Números 22:20

Y vino Dios á Balaam de noche, y díjole: Si vinieren á llamarte hombres, levántate y ve con ellos: empero harás lo que yo te dijere.

Referencia cruzada

Números 22:9 Contexto histórico

En Números 22:9, Dios primero interroga a Balaam; aquí Dios le permite ir tras repetidas peticiones. Vínculo narrativo secuencial.

En Números 22:35, el ángel repite la misma orden — reforzando que Balaam debe hablar solo las palabras de Dios.

Números 22:8 Contexto histórico

Números 22:8 muestra a Balaam esperando la palabra de Dios; este versículo es la respuesta directa de Dios a esa consulta.

Números 22:12 prohibió a Balaam ir; aquí Dios revierte ese mandato, creando un claro contraste.

Números 22:32 revela al ángel oponiéndose al viaje de Balaam, a pesar del permiso concedido aquí.

En Números 23:12, Balaam confirma que solo puede hablar lo que Dios le da — obedeciendo directamente el mandato de 22:20.

En Números 23:26, Balaam reitera su obligación de hablar solo la palabra de Dios — haciendo eco de la condición en 22:20.

En Números 24:13, Balaam declara que no puede ir más allá de la palabra de Dios — cumpliendo la restricción dada en 22:20.

Números 23:4 Contexto histórico

Números 23:4 registra que Dios se encontró de nuevo con Balaam, cumpliendo la condición de hablar solo la palabra de Dios.
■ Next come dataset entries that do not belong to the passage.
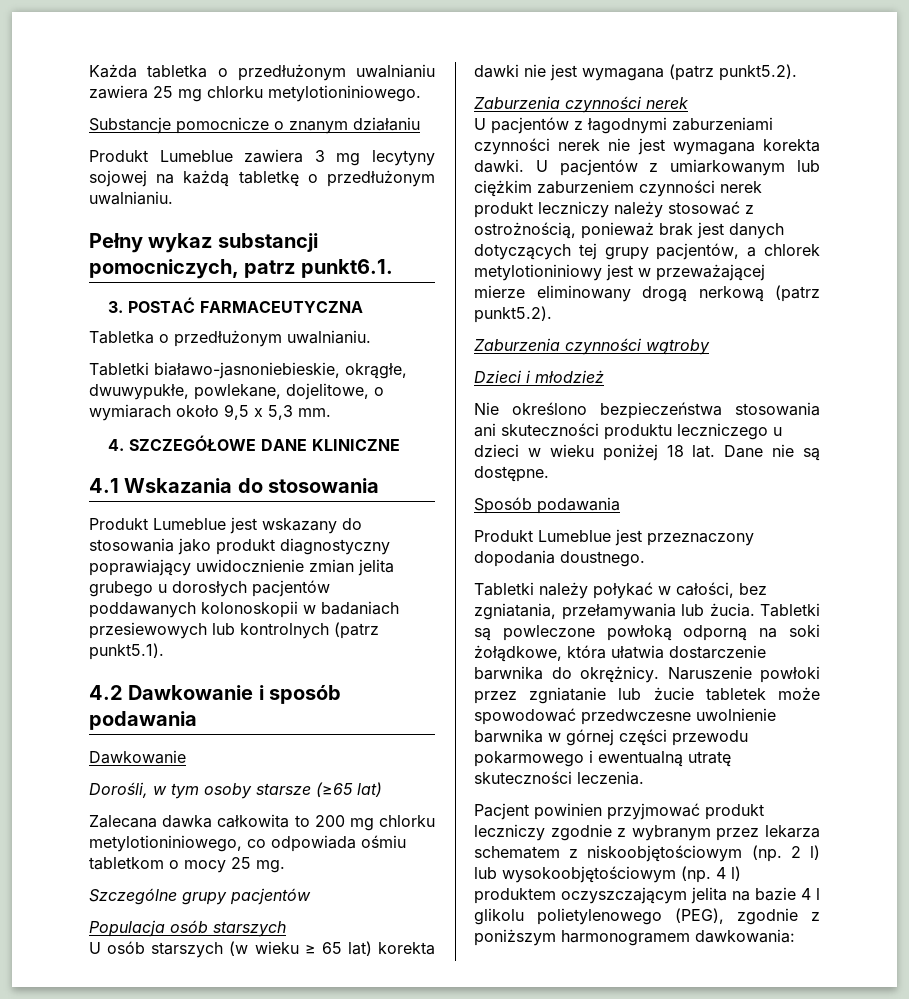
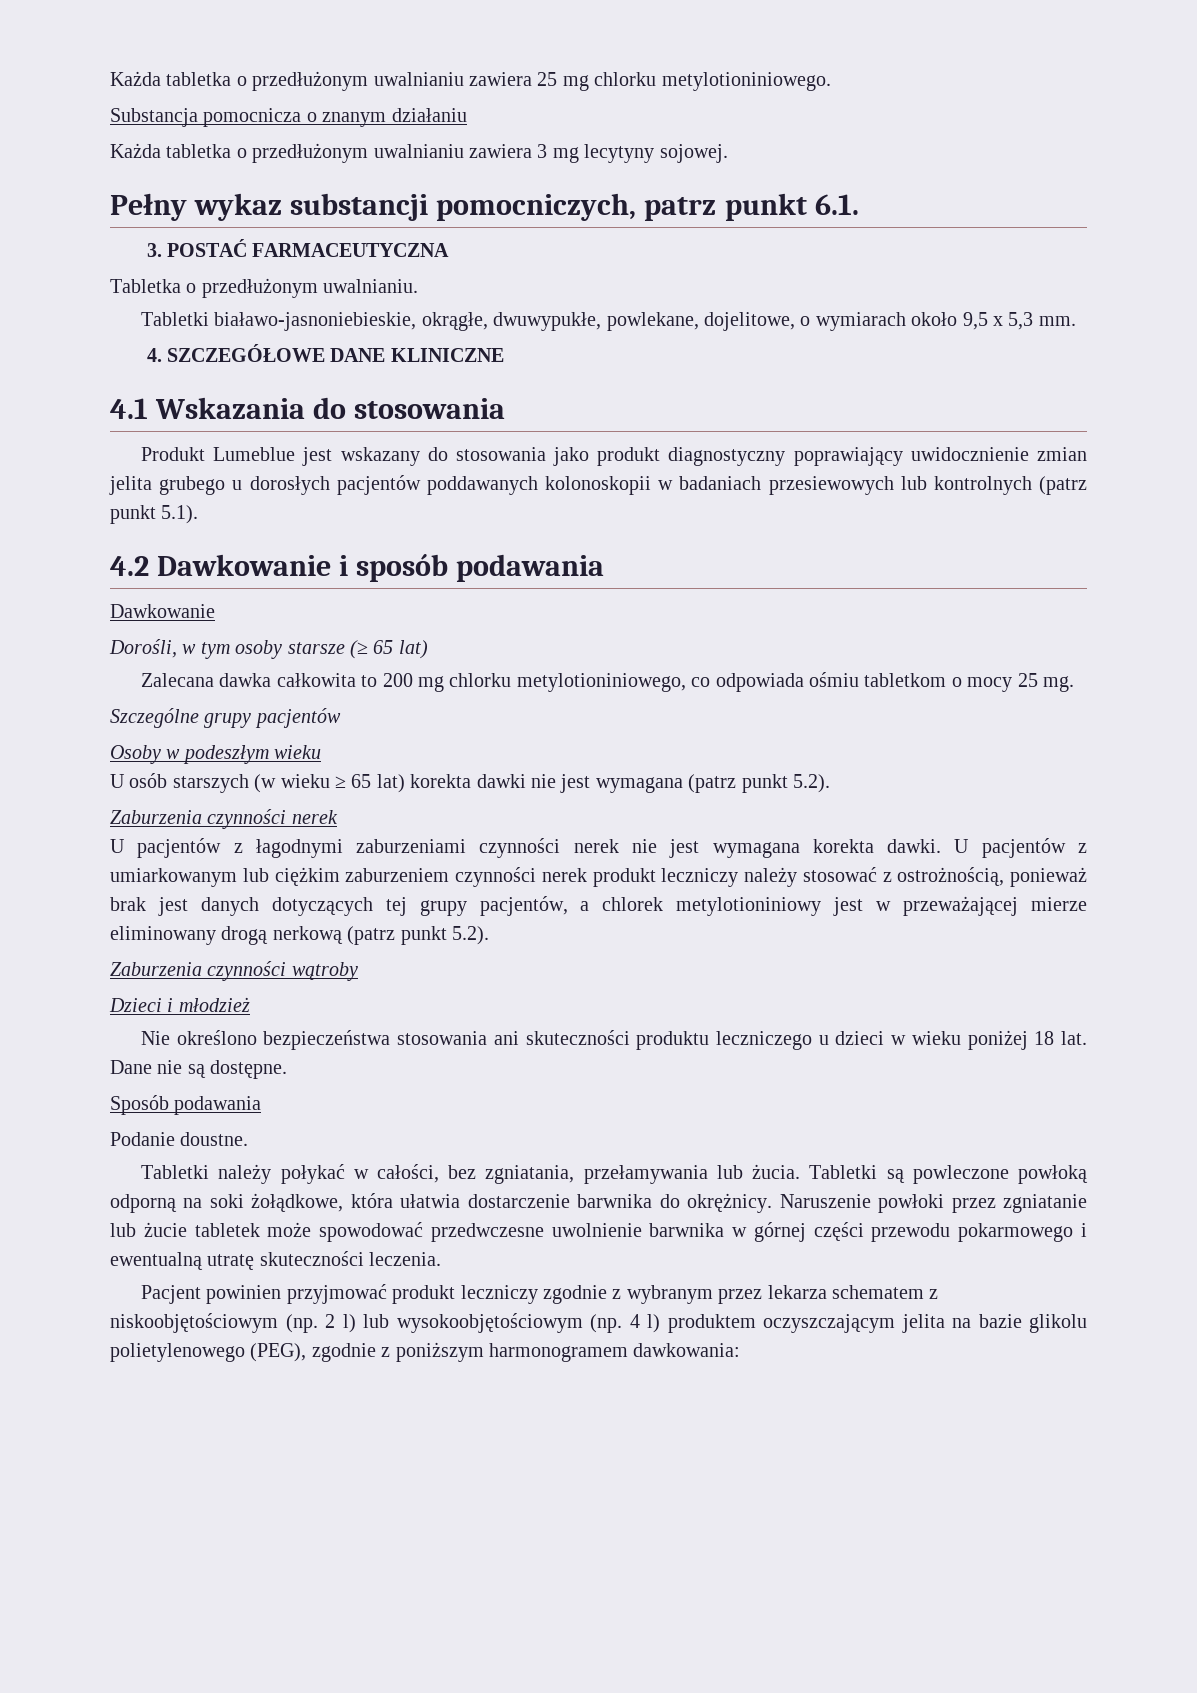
[89,117,269,134] Substancje pomocnicze -> [110,108,302,127] Substancja pomocnicza
[89,149,435,166] [89,170,435,187] [89,191,173,205] Produkt Lumeblue zawiera 3 mg lecytyny sojowej na każdą tabletkę o przedłużonym uwalnianiu. -> [110,143,728,163] Każda tabletka o przedłużonym uwalnianiu zawiera 3 mg lecytyny sojowej.
[300,259,393,278] punkt6.1. -> [724,193,859,221] punkt 6.1.
[89,643,164,660] punkt5.1). -> [110,505,199,524] punkt 5.1).
[316,782,353,797] (≥65 -> [350,640,394,659] (≥ 65
[89,920,286,937] Populacja osób starszych -> [110,745,322,764] Osoby w podeszłym wieku
[719,64,797,81] punkt5.2). -> [741,774,830,793] punkt 5.2).
[474,306,552,323] punkt5.2). -> [400,926,489,945] punkt 5.2).
[474,529,754,546] [474,550,645,567] Produkt Lumeblue jest przeznaczony dopodania doustnego. -> [110,1132,249,1146] Podanie doustne.
[801,888,820,900] 4 l -> (1022, 1321) none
En 1 Samuel 8:5-9, Dios permite la petición de Israel de un rey a pesar del desagrado — similar a permitir que Balaam vaya con condiciones.

Génesis 31:24 registra que Dios advirtió a Labán en un sueño de noche — idéntico a la visita nocturna de Dios a Balaam aquí.

Jeremías 1:7 es paralelo a este encargo: tanto a Balaam como a Jeremías se les dice que vayan y hablen solo lo que Dios manda.